The plan to spur job creation that President Barack Obama is expected to present on Thursday to both houses of Congress includes an injection of about $300 billion into the U.S. economy.

So far, the administration has not confirmed the figures presented in media accounts.

The president's proposals "will be specific, they will be measurable, they will be paid for," White House spokesman Jay Carney said Wednesday at his daily press briefing.

He declined to mention a specific figure.

"The president will propose new meaningful initiatives to create jobs and grow the economy and it will be fully paid for," White House Communications Director Dan Pfeiffer said on Twitter.

The plan will include investments in infrastructure and direct aid to state and municipal governments, according to press stories citing unnamed officials.

It will also include an extension of payroll tax cuts as well as an extension of jobless benefits.

In addition, it will also include tax breaks for companies that hire previously unemployed workers.

To win over the Republicans, who hold a majority in the House of Representatives and have made spending cuts their main electoral issue, Obama, according to the sources, will offer deficit reductions identical in size to the amount of the plan.

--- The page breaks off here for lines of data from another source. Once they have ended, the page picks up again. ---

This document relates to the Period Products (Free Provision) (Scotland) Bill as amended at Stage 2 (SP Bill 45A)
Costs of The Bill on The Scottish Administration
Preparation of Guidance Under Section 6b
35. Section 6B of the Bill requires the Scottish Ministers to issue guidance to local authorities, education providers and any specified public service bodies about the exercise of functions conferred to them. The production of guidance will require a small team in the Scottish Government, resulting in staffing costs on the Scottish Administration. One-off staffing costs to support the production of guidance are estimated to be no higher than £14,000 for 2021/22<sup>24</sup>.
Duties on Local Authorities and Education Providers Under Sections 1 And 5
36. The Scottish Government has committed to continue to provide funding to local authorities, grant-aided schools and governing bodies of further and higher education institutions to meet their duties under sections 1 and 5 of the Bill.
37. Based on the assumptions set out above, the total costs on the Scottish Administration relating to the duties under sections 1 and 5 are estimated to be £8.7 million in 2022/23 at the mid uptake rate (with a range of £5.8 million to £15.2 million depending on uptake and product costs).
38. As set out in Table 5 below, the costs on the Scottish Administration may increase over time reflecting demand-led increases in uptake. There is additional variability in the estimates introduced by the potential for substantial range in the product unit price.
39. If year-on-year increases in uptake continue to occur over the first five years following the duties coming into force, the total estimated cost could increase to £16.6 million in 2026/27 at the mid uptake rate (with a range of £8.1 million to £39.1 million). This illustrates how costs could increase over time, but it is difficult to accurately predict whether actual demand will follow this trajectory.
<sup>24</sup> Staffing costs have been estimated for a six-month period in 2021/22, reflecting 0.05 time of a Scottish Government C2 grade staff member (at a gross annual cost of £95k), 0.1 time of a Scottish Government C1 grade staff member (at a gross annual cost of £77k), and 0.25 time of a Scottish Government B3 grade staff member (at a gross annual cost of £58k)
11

With these announcements, the president is seeking to regain the political initiative in the face of a Republican surge in the polls and to give a new boost to the still-stagnant economy, the latest indicators for which have given rise to fears of a double-dip recession.

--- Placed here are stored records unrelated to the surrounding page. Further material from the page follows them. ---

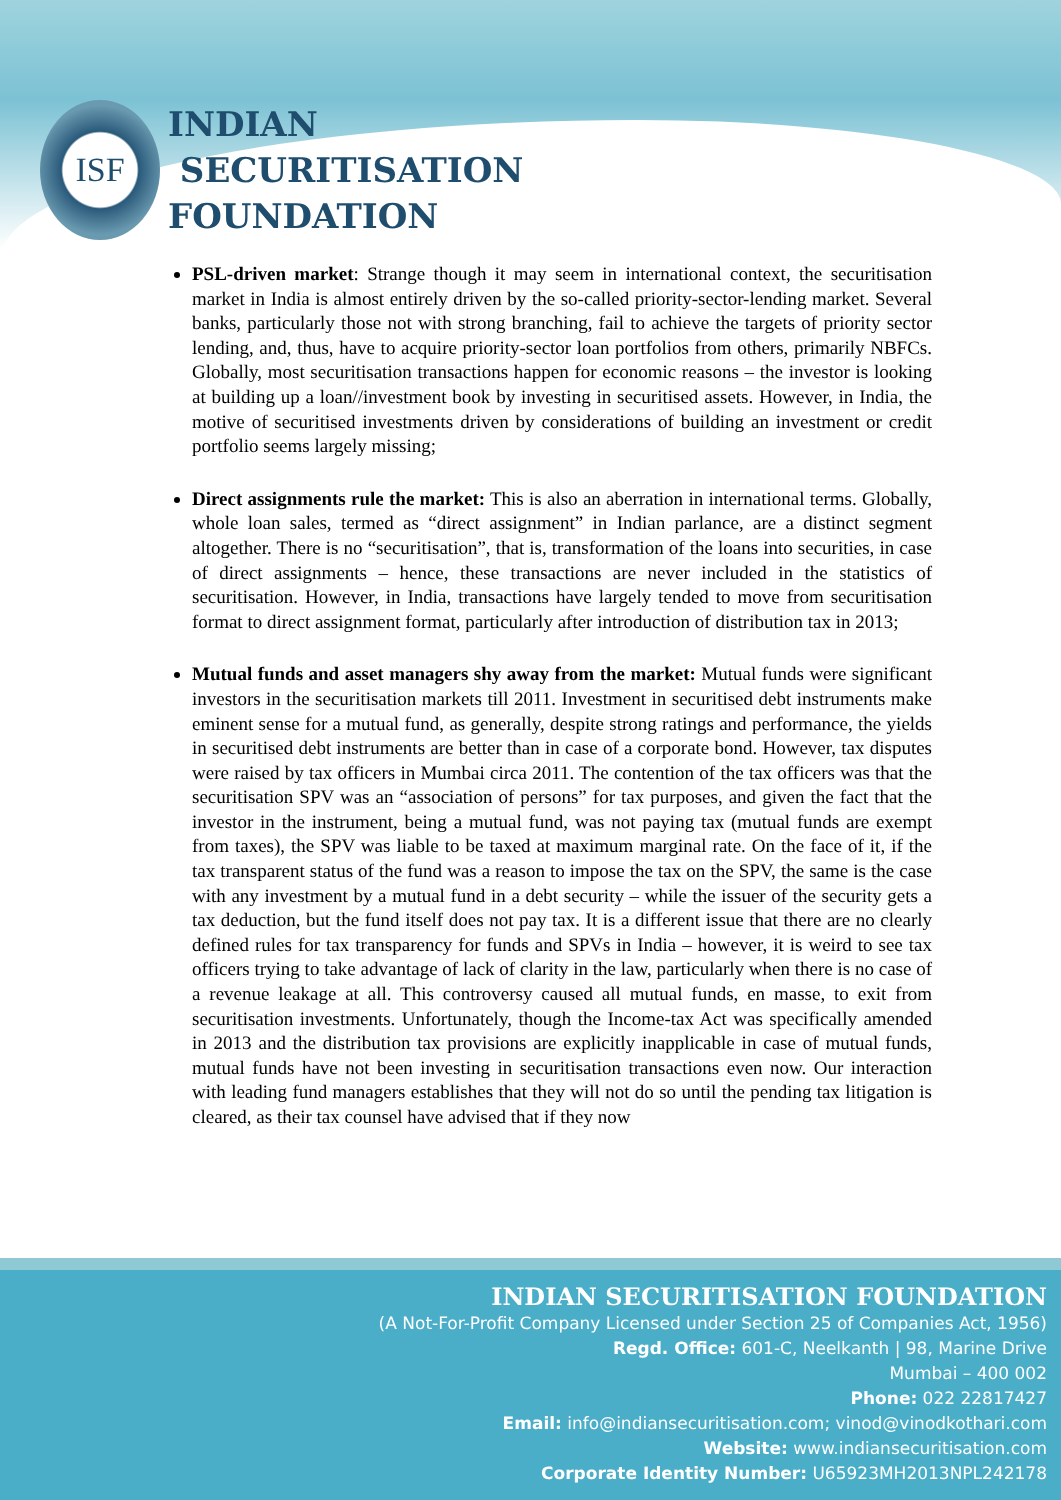ISF
INDIAN
SECURITISATION
FOUNDATION
PSL-driven market: Strange though it may seem in international context, the securitisation market in India is almost entirely driven by the so-called priority-sector-lending market. Several banks, particularly those not with strong branching, fail to achieve the targets of priority sector lending, and, thus, have to acquire priority-sector loan portfolios from others, primarily NBFCs. Globally, most securitisation transactions happen for economic reasons – the investor is looking at building up a loan//investment book by investing in securitised assets. However, in India, the motive of securitised investments driven by considerations of building an investment or credit portfolio seems largely missing;
Direct assignments rule the market: This is also an aberration in international terms. Globally, whole loan sales, termed as “direct assignment” in Indian parlance, are a distinct segment altogether. There is no “securitisation”, that is, transformation of the loans into securities, in case of direct assignments – hence, these transactions are never included in the statistics of securitisation. However, in India, transactions have largely tended to move from securitisation format to direct assignment format, particularly after introduction of distribution tax in 2013;
Mutual funds and asset managers shy away from the market: Mutual funds were significant investors in the securitisation markets till 2011. Investment in securitised debt instruments make eminent sense for a mutual fund, as generally, despite strong ratings and performance, the yields in securitised debt instruments are better than in case of a corporate bond. However, tax disputes were raised by tax officers in Mumbai circa 2011. The contention of the tax officers was that the securitisation SPV was an “association of persons” for tax purposes, and given the fact that the investor in the instrument, being a mutual fund, was not paying tax (mutual funds are exempt from taxes), the SPV was liable to be taxed at maximum marginal rate. On the face of it, if the tax transparent status of the fund was a reason to impose the tax on the SPV, the same is the case with any investment by a mutual fund in a debt security – while the issuer of the security gets a tax deduction, but the fund itself does not pay tax. It is a different issue that there are no clearly defined rules for tax transparency for funds and SPVs in India – however, it is weird to see tax officers trying to take advantage of lack of clarity in the law, particularly when there is no case of a revenue leakage at all. This controversy caused all mutual funds, en masse, to exit from securitisation investments. Unfortunately, though the Income-tax Act was specifically amended in 2013 and the distribution tax provisions are explicitly inapplicable in case of mutual funds, mutual funds have not been investing in securitisation transactions even now. Our interaction with leading fund managers establishes that they will not do so until the pending tax litigation is cleared, as their tax counsel have advised that if they now
INDIAN SECURITISATION FOUNDATION
(A Not-For-Profit Company Licensed under Section 25 of Companies Act, 1956)
Regd. Office: 601-C, Neelkanth | 98, Marine Drive
Mumbai – 400 002
Phone: 022 22817427
Email: info@indiansecuritisation.com; vinod@vinodkothari.com
Website: www.indiansecuritisation.com
Corporate Identity Number: U65923MH2013NPL242178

More than two years have passed since the United States emerged from its worst economic slowdown since the Great Depression, accompanied by the loss of 8.5 million jobs.

The recovery continues to be slow, however, and the unemployment rate remains above 9 percent.

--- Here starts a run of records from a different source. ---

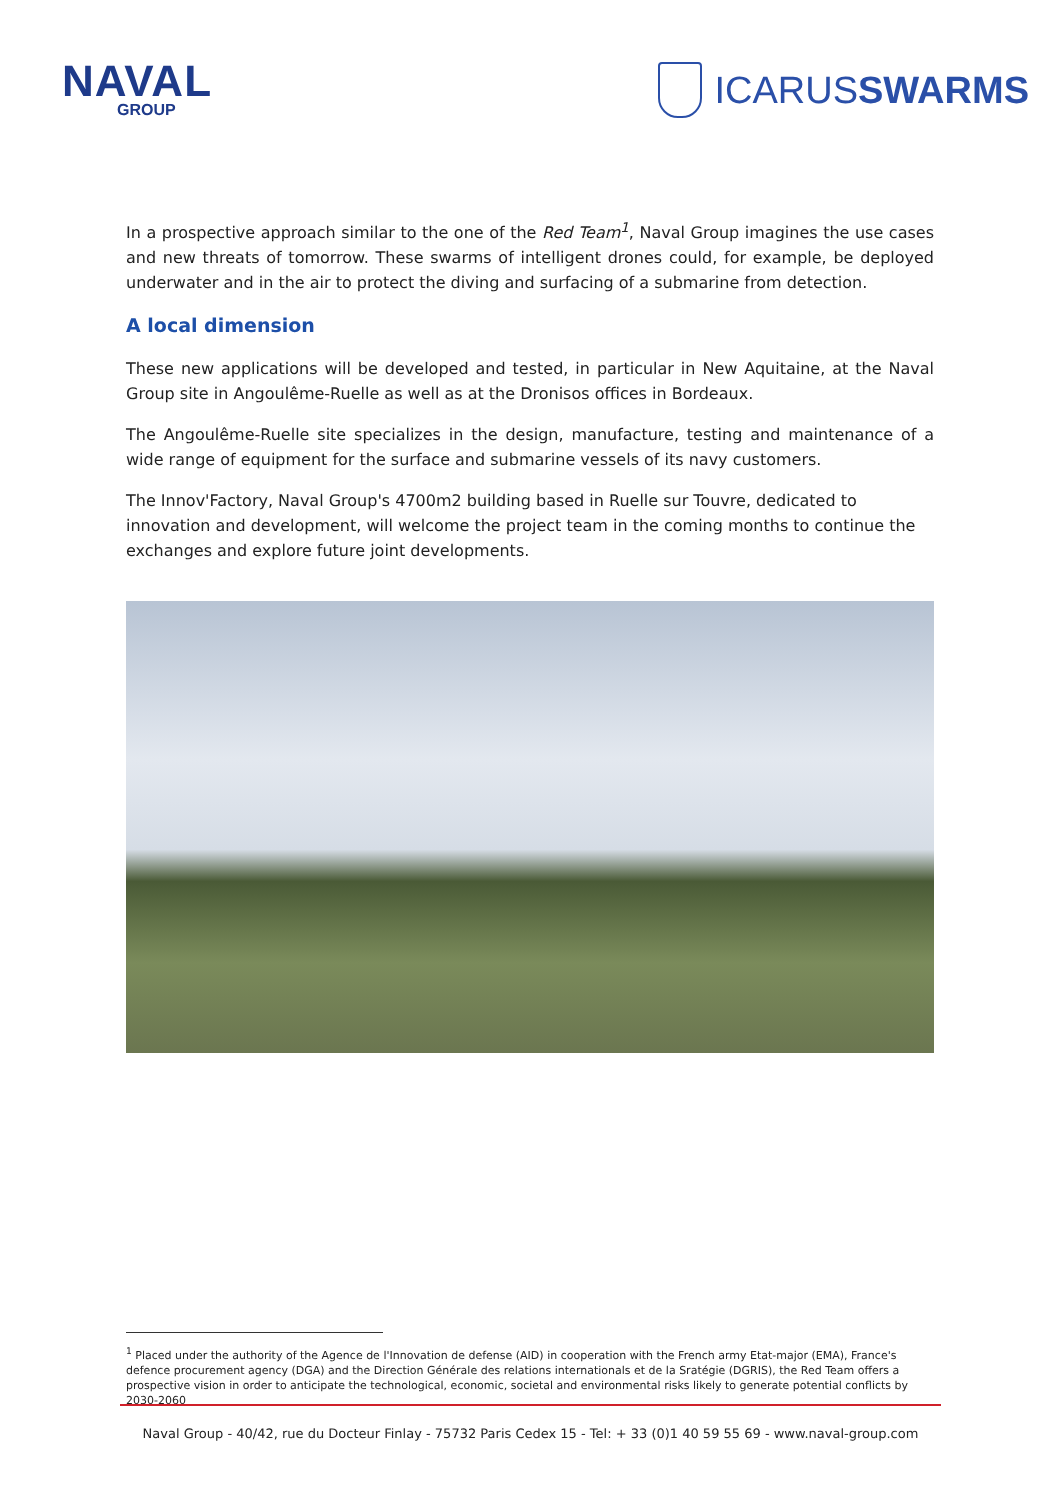NAVAL
GROUP
ICARUSSWARMS
In a prospective approach similar to the one of the Red Team<sup>1</sup>, Naval Group imagines the use cases and new threats of tomorrow. These swarms of intelligent drones could, for example, be deployed underwater and in the air to protect the diving and surfacing of a submarine from detection.
A local dimension
These new applications will be developed and tested, in particular in New Aquitaine, at the Naval Group site in Angoulême-Ruelle as well as at the Dronisos offices in Bordeaux.
The Angoulême-Ruelle site specializes in the design, manufacture, testing and maintenance of a wide range of equipment for the surface and submarine vessels of its navy customers.
The Innov'Factory, Naval Group's 4700m2 building based in Ruelle sur Touvre, dedicated to innovation and development, will welcome the project team in the coming months to continue the exchanges and explore future joint developments.
<sup>1</sup> Placed under the authority of the Agence de l'Innovation de defense (AID) in cooperation with the French army Etat-major (EMA), France's defence procurement agency (DGA) and the Direction Générale des relations internationals et de la Sratégie (DGRIS), the Red Team offers a prospective vision in order to anticipate the technological, economic, societal and environmental risks likely to generate potential conflicts by 2030-2060
Naval Group - 40/42, rue du Docteur Finlay - 75732 Paris Cedex 15 - Tel: + 33 (0)1 40 59 55 69 - www.naval-group.com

The economic situation is the main concern of voters in the runup to the November 2012 elections and, according to opinion polls, more and more Americans believe the country is moving in the wrong direction.

All that translates into the fact that the president, according to surveys released this week, has fallen to his lowest level of popularity since he took office, around 44 percent, while more than 50 percent of the public is dissatisfied with his handling of the economy.

At the same time, the number of voters who are considering voting Republican is growing.